Magic In The Moonlight opens in 1928, when stage magician Stanley Crawford (Colin Firth, sounding uncannily like John Cleese at his most expansive) is taking advantage of the Orientalism craze by performing as Chinese master Wei Ling Soo, in Mandarin robes, a Fu Manchu mustache, and exaggerated makeup. Stanley’s a smug, self-satisfied gimmick artist with no belief in magic or the supernatural; in an era besotted with spiritualism and séances, he enjoys uncovering the frauds who are taking financial advantage of gullible victims. So when his old friend Howard (Simon McBurney) invites him to a fine home on the French Riviera to check out a successful new medium, Stanley welcomes the chance to expose another faker. Then he meets Sophie (Emma Stone), who seems capable of reading his mind and calling on spirits, and his certainty falters. But believing in the sincere-seeming Sophie might mean opening up his worldview to anything, from God to ghosts.
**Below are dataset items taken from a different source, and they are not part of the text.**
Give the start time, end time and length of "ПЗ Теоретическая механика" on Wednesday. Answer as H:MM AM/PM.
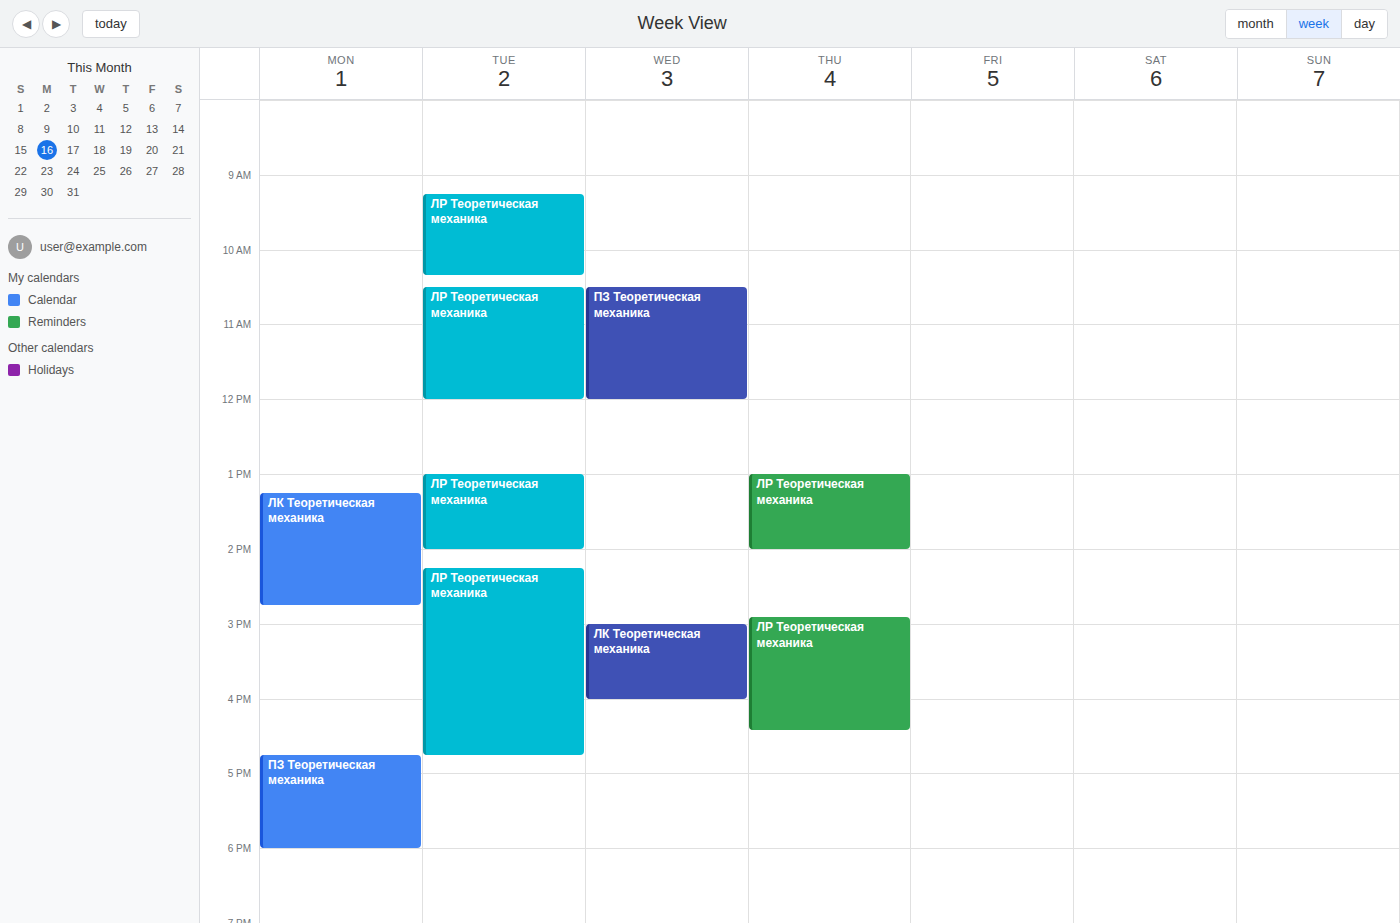
10:30 AM to 12:00 PM, 1 hour 30 minutes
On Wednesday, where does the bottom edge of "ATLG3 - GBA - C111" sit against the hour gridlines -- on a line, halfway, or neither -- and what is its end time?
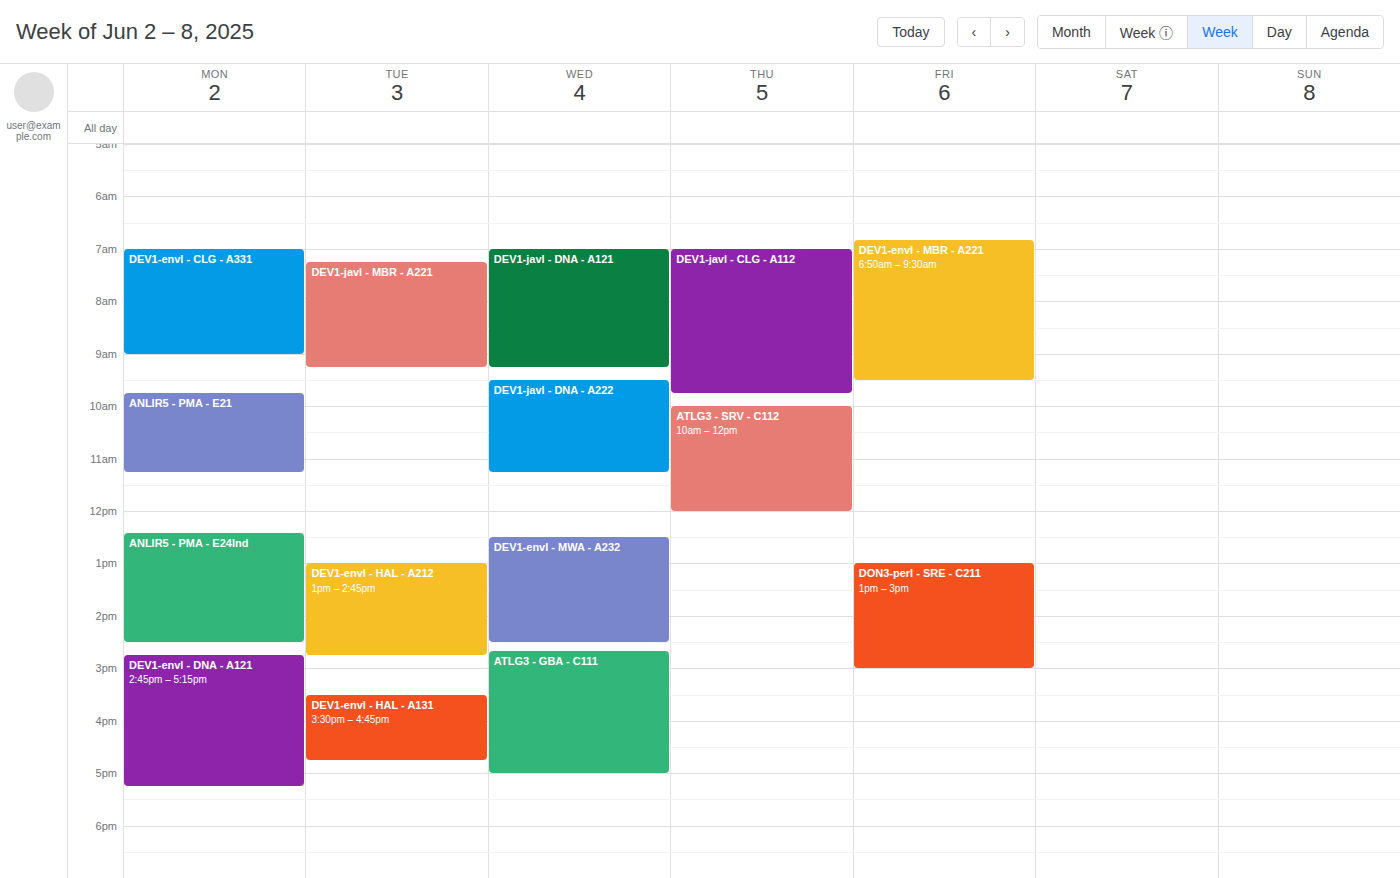
17:00 -- exactly on the 17:00 line.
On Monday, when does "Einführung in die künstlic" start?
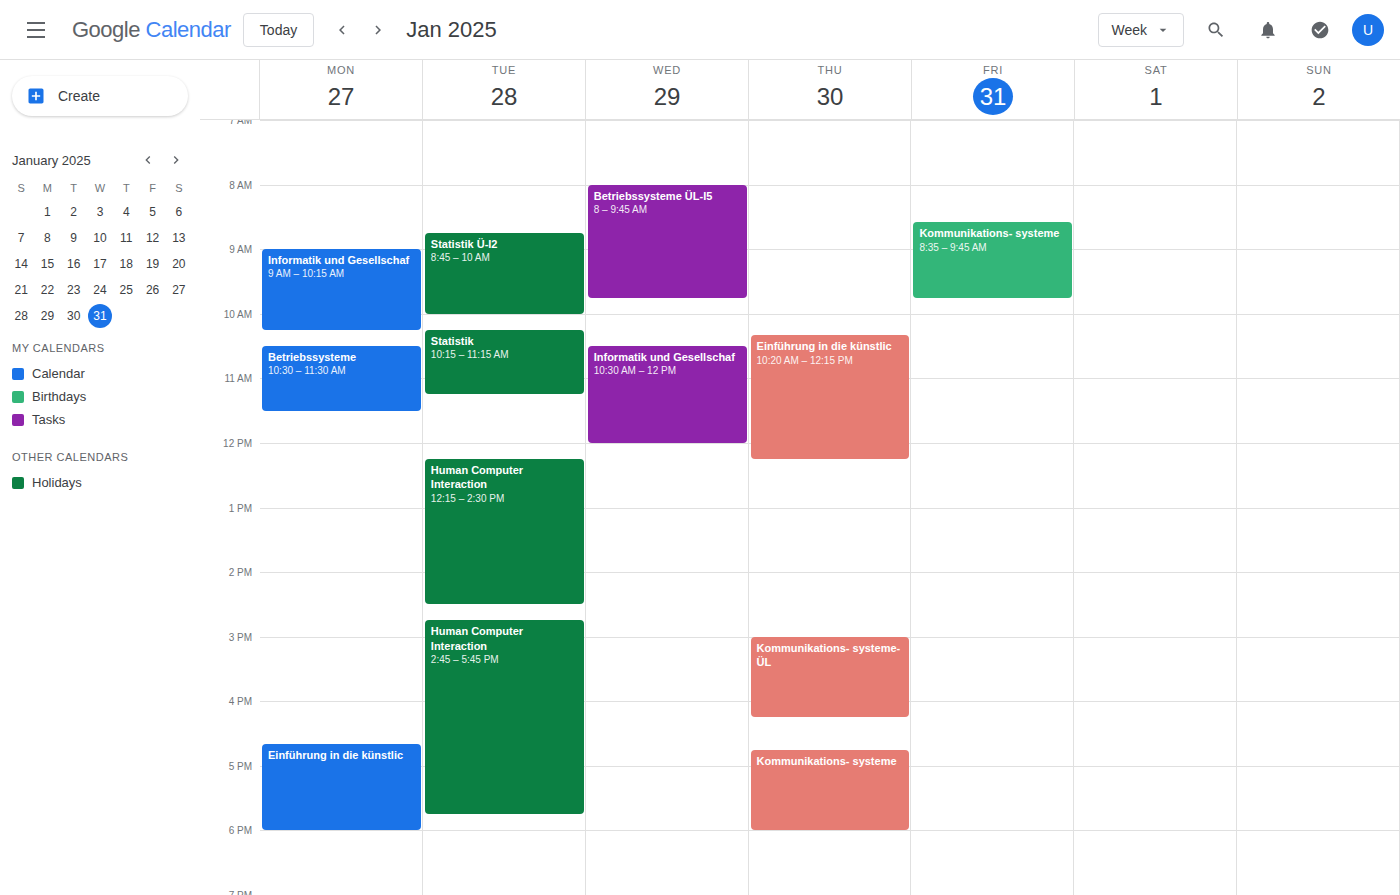
4:40 PM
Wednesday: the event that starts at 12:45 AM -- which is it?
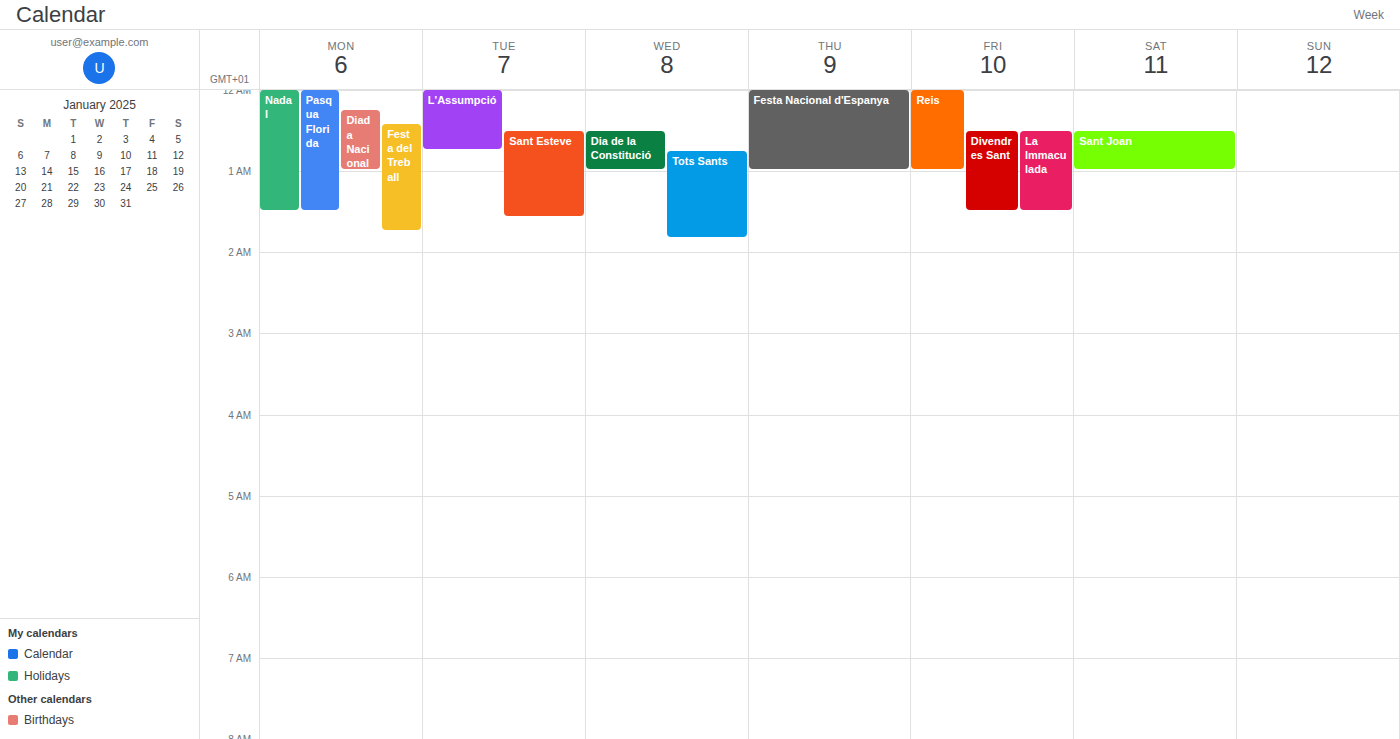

For much of its length, Magic In The Moonlight feels like an exquisitely shot costume drama set at a high-spirited, long-running party. Beautiful scenery, elaborate staging, and Sonia Grande’s crisp 1920s costumes keep the screen busy with color and detail. Cinematographer Darius Khondji, DP on a variety of visually distinctive films from Seven to Funny Games to Midnight In Paris, gives the whole film a rosy glow that suggests just how breezy and easy life was for the casual rich in this pre-Depression moment. For Stanley, the question of whether Sophie is just another fake is monumental, edging into the big questions about the purpose of life and the existence of the soul. But Allen still scripts and shoots the film with a tonal lightness that suggests these questions aren’t ultimately much more important than a debate over what kind of berries to have with breakfast; for everyone but Stanley, they’re a welcome diversion from tedium, but not much more.
Stone complicates the issue somewhat with a performance that edges just a little into camp: The effects she produces, and the things she mysteriously knows about Stanley, suggest her powers might be real, but the broad, performative way she clasps her head and intones her revelations is strictly theatrical flimflammery, in a way that implies she and Allen are snickering at the audience. Firth is charming and dapper as ever in his role as a smirking know-it-all, and he complicates the matter a bit himself, by pulling viewers in with his charisma, and pushing them away with his obnoxious attitude. It’s a war of personalities as much as approaches to the supernatural.
Unfortunately, smarm takes over the film. Much as Allen’s previous film, Blue Jasmine, took its characters and conflicts directly from A Streetcar Named Desire, Magic In The Moonlight rapidly devolves into My Fair Lady. Sophie is never an unsophisticated rube that Stanley takes in and polishes on a bet, but like Henry Higgins, he does make a point both of magnanimously taking her under his wing and of strenuously belittling and patronizing her. Meanwhile, like Eliza Doolittle, Sophie operates successfully on her own strengths, while still developing an increasingly unlikely and annoying attachment to her would-be Svengali. She even has her own banal, love-struck version of Freddy Eynsford-Hill, in the form of wealthy, besotted Brice (Hamish Linklater), who wants nothing more than to spirit her away to a life of yacht outings and world travel. Cinephiles who recognize the pattern won’t be surprised at where the story goes. (See The Reveal for more.)
Before Magic In The Moonlight heads in that direction, it’s pleasantly airy and brisk, with enough mystery in the central science-vs.-spirituality question to keep the whole story from being bland froth. But the question is more compelling than the answer, and the film’s early possibilities are more intriguing than the eventual bleak, poisonous direction the film takes. The French Riviera comes across as a magical place, and the 1920s as a magical era, with plenty of opportunities for romance, surprises, a curmudgeon who’d given up on learning new things, and a girl getting by on beauty and the venal pushiness of a determined stage mother. (Marcia Gay Harden, enjoyable but underused.) But Magic In The Moonlight ultimately sets its gains aside to take a cynical path that seems just as lightweight and straightforward as the rest of the film. Allen has never previously shaped his films as if he’s bowled over by otherworldly options, and there’s no reason he should start now. But after he opens up such broad possibilities—and with them, one character’s previously closed mind—it feels like a sour defeat when he narrows all the options down to one.